We find at least 1 driver mutation in 97% patients in the study, and importantly at least 2 in 85%. There was a long tail of infrequently mutated driver genes, with only 30% of the events seen in >10% of patients. The number of drivers increases with age and patients with normal karyotype have more mutations than patients with cytogenetic abnormalities. Using the fraction of reads reporting a gene mutation to distinguish subclonal from clonal mutations, we identify 690 samples with at least 2 driver mutations and subclonal heterogeneity and map recurrent preferences in  order of mutation acquisition.
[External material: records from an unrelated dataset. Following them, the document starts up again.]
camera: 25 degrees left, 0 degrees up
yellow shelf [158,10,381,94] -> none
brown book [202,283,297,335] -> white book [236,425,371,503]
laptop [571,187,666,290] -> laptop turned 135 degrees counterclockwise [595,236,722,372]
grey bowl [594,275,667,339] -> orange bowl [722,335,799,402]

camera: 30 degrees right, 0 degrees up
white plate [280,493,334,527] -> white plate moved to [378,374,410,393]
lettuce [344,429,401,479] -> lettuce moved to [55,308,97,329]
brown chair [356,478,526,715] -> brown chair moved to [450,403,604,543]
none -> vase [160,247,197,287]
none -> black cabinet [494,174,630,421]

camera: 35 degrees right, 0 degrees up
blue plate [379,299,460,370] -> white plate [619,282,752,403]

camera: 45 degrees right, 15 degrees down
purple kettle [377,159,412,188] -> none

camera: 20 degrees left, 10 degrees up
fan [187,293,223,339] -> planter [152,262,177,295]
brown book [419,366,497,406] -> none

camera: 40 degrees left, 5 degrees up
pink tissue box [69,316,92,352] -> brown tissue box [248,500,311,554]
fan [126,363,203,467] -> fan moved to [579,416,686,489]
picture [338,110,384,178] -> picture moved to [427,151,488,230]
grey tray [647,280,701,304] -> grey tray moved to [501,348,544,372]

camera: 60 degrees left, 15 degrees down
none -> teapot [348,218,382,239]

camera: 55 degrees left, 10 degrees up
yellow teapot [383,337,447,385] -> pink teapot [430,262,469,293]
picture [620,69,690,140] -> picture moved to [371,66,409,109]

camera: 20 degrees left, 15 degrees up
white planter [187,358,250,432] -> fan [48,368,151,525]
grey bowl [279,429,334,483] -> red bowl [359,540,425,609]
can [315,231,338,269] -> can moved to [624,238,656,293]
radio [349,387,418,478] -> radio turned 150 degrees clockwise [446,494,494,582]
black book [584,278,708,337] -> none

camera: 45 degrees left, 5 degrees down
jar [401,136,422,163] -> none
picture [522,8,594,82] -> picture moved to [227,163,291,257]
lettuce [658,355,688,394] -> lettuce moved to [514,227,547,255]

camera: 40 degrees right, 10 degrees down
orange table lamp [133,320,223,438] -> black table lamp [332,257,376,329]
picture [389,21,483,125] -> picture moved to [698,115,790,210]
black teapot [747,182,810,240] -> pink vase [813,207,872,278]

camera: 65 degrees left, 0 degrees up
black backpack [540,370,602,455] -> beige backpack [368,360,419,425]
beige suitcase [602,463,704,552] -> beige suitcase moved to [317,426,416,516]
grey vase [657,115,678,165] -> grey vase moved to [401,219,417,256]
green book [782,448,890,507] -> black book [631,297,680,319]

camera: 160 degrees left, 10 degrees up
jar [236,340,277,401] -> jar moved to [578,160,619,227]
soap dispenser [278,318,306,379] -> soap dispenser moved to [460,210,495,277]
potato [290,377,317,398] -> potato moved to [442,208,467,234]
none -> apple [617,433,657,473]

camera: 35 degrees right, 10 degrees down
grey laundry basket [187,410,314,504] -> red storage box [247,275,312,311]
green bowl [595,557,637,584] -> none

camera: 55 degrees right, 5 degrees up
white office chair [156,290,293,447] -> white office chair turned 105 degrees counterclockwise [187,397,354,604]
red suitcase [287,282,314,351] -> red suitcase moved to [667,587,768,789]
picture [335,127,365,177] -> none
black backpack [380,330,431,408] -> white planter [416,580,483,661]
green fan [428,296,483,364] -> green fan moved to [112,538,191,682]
We survey the composite genomic architecture and define 10 classes, which are broadly defined by inv(16); t(8;21), t(var;11q23), inv(3), t(6;9), bi-allelic CEBPA, NPM1/DNA hydroxymethylation, TP53/aneuploidies, chromatin/spliceosome and DNMT3A/IDH2 mutations, and collectively account for 85% of patients. The definition of each class extends beyond a single lesion and is rather determined by class-specific initiating events and co-operative lesions that are ordered in time. Many of these interactions extend to mutation clusters or hotspots within genes as evidenced by pairings between FLT3 TKD/ITD, NRAS c.12-13/c.61, IDH2 c.140/c.172 and CEBPA mono/bi-allelic mutations. As expected, evaluation of clinical phenotype and outcome associations identifies broad correlations between class, phenotype, response to induction chemotherapy and overall survival. Strikingly, we find that specific molecular contexts within each class (as defined by secondary and tertiary interactions) correlate with distinct and often opposing outcome trajectories and clinical phenotype ranging from excellent to highly adverse clinical outcomes. These relationships are underpinned by models of additive risk or suggestive of genetic epistasis.

Using overall survival as a primary endpoint we evaluate the known landscape of driver mutations, and genetic interactions. We derive a comprehensive set of significant factors and identify at least three genetic interactions that retain significance (q<0.01) in the presence of other clinical and demographic variables. Importantly we identify at least one prognostic predictor in 70% of the patients and observe a three-fold increase in patients with 2 or 3 prognostic predictors relative to current molecular prognostication guidelines.

Taken together, we study an extended and well-annotated clinical cohort we demonstrate the potential of recent genetic findings to deliver improved classification and risk stratification algorithms that extend beyond single biomarker correlations, capture most AML patients and that are tailored to the individual patients genomic profiles.